THE TASK:
In your copy, leave out all pictures and reproduce every entry exactly.

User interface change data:
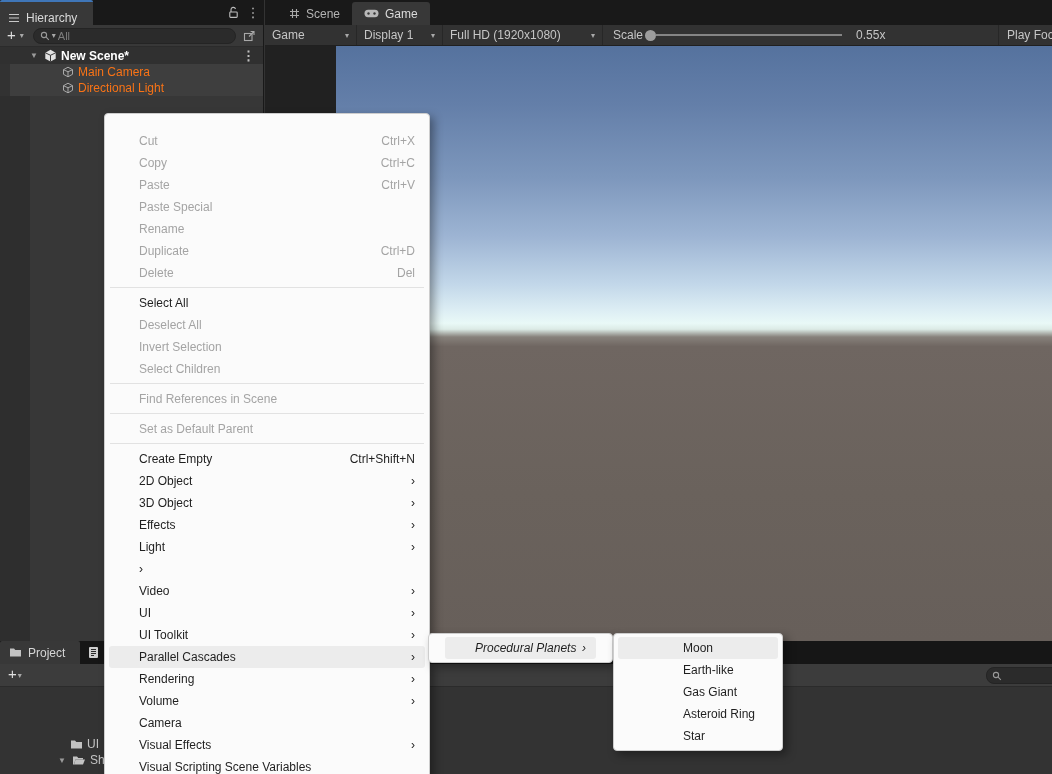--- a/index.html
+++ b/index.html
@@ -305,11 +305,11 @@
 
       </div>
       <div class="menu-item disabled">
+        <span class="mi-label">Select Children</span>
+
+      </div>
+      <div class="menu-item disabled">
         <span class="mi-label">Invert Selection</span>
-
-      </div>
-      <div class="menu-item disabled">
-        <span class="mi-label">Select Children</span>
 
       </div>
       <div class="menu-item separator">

SOLUTION FOR THIS EXERCISE:
--- a/index.html
+++ b/index.html
@@ -305,11 +305,11 @@
 
       </div>
       <div class="menu-item disabled">
+        <span class="mi-label">Select Children</span>
+
+      </div>
+      <div class="menu-item disabled">
         <span class="mi-label">Invert Selection</span>
-
-      </div>
-      <div class="menu-item disabled">
-        <span class="mi-label">Select Children</span>
 
       </div>
       <div class="menu-item separator">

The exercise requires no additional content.